This is how life goes: we don’t know the future, we don’t know tomorrow, we can’t even say how today will unfold. For us, every day is a new beginning, free of all the mistakes we may make and full of possibilities. For God, who is present in all our moments yet simultaneously outside of time, all of our deeds and the entirety of our lives are already known. Even so, I cannot be fatalistic; I need to be faith-filled. Though God knows the decisions I will make, I still have to choose, I still have to act. In all the ups and downs of life, the unexpected twists and turns and the choices that I face, I want to live my life running after the Lord, wanting more of Him. God is my everything. All of my hopes are pinned on Him and the promises in His Word. I was purposefully and passionately fashioned by the King and I pursue the Lord with all the passion He has endued me with. The apostle Peter also had a great passion for the Lord. When I read the gospels, my heart beats in time with Peter’s heart. He doesn’t just jump out of the boat once but twice (Matthew 14:29 and John 21:7). Each time he steps out of the boat he does so to get to Jesus. Peter is desperate to be with Him; he is passionate about having more of Jesus. Yet in his passion, Peter is also impulsive. He makes promises he cannot keep (Mark 14:29); he acts recklessly (John 18:10); he is prideful (Luke 22:24-34); he is confused and misses the point (Matthew 17:4); he is earthly minded, not heavenly minded (Matthew 16:23); in a matter of minutes he goes from a faith that can move mountains to a fear so great his faith fails him (Matthew 14:31); and when things don’t go the way he thinks they are supposed to, Peter becomes discouraged and gives up (John 21:3).

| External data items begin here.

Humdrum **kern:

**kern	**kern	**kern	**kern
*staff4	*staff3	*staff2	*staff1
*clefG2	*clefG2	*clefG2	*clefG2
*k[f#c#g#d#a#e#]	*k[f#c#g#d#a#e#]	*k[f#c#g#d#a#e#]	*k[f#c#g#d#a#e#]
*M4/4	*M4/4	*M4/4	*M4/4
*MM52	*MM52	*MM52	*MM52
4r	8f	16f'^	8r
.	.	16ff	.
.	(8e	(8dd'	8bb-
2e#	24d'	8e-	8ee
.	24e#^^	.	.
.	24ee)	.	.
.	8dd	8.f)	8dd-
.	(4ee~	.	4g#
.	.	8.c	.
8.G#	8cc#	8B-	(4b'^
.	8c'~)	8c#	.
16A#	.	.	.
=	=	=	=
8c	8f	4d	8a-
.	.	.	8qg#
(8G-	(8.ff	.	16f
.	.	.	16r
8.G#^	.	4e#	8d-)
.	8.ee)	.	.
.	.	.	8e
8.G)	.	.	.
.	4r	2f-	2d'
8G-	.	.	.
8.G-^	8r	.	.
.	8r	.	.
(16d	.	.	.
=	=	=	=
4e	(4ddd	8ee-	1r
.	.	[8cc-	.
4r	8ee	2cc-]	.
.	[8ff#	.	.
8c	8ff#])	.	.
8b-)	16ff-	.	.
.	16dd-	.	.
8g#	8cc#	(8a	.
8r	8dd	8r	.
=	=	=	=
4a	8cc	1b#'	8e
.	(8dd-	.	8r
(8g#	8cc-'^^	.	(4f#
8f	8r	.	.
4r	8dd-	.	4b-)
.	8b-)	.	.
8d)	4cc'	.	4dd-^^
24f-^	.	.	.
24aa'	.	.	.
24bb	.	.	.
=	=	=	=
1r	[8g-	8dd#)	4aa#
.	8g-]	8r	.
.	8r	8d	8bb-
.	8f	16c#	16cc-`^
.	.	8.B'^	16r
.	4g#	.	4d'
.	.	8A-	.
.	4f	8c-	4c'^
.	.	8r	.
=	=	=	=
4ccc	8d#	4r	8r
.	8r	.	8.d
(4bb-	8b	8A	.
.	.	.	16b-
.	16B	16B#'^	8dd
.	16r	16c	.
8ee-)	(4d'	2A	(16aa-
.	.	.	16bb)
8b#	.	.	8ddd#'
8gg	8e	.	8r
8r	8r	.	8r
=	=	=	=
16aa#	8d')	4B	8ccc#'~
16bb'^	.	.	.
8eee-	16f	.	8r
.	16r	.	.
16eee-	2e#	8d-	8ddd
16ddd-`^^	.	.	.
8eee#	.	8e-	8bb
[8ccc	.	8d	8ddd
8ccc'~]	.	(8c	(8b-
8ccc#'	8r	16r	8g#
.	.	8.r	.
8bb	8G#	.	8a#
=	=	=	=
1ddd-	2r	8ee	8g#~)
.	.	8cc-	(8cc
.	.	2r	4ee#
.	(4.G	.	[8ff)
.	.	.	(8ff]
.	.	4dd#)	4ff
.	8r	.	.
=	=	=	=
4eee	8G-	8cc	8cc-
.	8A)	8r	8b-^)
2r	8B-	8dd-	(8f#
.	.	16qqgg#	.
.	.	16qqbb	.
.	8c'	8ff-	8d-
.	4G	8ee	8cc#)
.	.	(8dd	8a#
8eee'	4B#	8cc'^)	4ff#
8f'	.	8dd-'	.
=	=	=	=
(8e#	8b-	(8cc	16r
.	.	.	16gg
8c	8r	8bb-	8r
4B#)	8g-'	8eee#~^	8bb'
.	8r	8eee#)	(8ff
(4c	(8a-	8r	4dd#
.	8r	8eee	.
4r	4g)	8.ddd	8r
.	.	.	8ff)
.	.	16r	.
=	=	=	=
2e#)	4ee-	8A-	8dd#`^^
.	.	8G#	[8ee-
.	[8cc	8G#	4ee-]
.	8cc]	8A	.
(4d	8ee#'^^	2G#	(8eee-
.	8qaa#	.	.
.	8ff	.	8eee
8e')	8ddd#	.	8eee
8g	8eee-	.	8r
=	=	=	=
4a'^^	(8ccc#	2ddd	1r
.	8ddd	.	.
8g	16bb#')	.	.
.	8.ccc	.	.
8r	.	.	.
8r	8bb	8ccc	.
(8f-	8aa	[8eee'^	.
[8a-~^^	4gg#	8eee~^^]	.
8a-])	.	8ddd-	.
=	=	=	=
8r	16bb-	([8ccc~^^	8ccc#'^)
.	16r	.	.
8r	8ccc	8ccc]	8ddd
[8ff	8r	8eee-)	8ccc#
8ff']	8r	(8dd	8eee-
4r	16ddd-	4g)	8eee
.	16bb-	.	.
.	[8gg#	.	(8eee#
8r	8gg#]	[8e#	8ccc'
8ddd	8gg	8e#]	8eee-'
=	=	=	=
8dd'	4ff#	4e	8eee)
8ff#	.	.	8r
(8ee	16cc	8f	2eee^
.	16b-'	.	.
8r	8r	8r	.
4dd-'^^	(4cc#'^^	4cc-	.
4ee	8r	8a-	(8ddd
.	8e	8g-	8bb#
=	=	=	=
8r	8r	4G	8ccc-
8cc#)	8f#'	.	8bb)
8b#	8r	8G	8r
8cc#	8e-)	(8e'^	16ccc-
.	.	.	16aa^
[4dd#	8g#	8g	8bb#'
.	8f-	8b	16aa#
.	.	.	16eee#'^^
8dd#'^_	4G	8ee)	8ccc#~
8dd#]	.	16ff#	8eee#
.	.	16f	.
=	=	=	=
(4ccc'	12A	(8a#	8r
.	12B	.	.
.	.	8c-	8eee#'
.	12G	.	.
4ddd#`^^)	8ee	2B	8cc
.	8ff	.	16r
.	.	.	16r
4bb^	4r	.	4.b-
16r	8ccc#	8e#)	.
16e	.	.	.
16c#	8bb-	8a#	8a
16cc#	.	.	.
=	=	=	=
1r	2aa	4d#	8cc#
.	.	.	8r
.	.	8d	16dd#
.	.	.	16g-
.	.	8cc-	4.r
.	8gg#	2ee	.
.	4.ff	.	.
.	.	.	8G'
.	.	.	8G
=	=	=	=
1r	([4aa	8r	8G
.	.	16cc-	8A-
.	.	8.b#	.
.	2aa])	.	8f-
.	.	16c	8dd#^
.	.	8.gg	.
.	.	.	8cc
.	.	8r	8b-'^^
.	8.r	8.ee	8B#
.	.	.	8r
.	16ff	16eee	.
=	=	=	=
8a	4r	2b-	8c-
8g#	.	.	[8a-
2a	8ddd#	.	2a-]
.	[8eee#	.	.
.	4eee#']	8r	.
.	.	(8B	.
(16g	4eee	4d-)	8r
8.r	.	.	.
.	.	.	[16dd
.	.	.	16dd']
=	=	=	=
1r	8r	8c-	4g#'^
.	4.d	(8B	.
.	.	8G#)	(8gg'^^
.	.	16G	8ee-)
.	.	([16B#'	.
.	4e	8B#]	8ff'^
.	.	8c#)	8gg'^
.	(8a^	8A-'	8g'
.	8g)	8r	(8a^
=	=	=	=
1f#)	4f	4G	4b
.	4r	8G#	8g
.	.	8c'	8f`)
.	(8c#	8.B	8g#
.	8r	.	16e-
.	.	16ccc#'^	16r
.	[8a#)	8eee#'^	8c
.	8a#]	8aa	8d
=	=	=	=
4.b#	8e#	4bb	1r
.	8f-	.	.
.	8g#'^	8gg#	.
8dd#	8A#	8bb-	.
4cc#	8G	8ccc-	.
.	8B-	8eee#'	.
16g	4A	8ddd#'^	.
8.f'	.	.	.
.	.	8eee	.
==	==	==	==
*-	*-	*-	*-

I am Peter. I have made promises I could not keep. I have been reckless, proud, confused, earthly minded, full of faith one moment and none the next, discouraged and defeated. I will probably make the rounds of each one of these things again at some point and probably sooner and more often than I would like to believe.
Nonetheless, God in all His mysterious glory incorporates our brokenness into His plan and partners with us to bring about His will. Who else does that? What CEO or president says, ‘bring me the most ruined, unqualified failure you can find, and then set her up with a desk in my office because I’m gonna change the world with that girl!’ Who submits a resume highlighting all their failures and inadequacies? No one. Not even Christians do that. When have you ever seen an advertisement for a Christian concert, conference or workshop that highlights the failings of the musicians or speakers? Instead we are quick to publish biographies praising the many accomplishments of this minister or that evangelist. We need to ask ourselves: are we drawn to Jesus or to man? Who catches my eye: the Lord or one of His servants? God does not care about our accomplishments or accolades, quite the opposite in fact; for our tarnished trophies interfere with His glory. Without the Lord, all our big ministries, mega churches, book sales, altar calls and worship leaders cannot save, change, or comfort. Without the Lord, it’s like we’re just making noise. And God will not share His glory with another (Isaiah 42:8); this is why “we have this treasure in jars of clay to show that this all-surpassing power is from God and not from us” (2 Corinthians 4:7). This is why Peter was God’s man. He was so full of mistakes and failures that it was always evident that the good stuff was God at work in his life. God received all the glory. This is why Jesus said that Peter was a rock upon which He would build His church because we are all called to be passionate Peters: “you also, like living stones, are being built into a spiritual house to be a holy priesthood, offering spiritual sacrifices acceptable to God through Jesus Christ” (1 Peter 2:5). God is calling us to run after His heart, not perfectly but passionately. I am Peter. Who are you?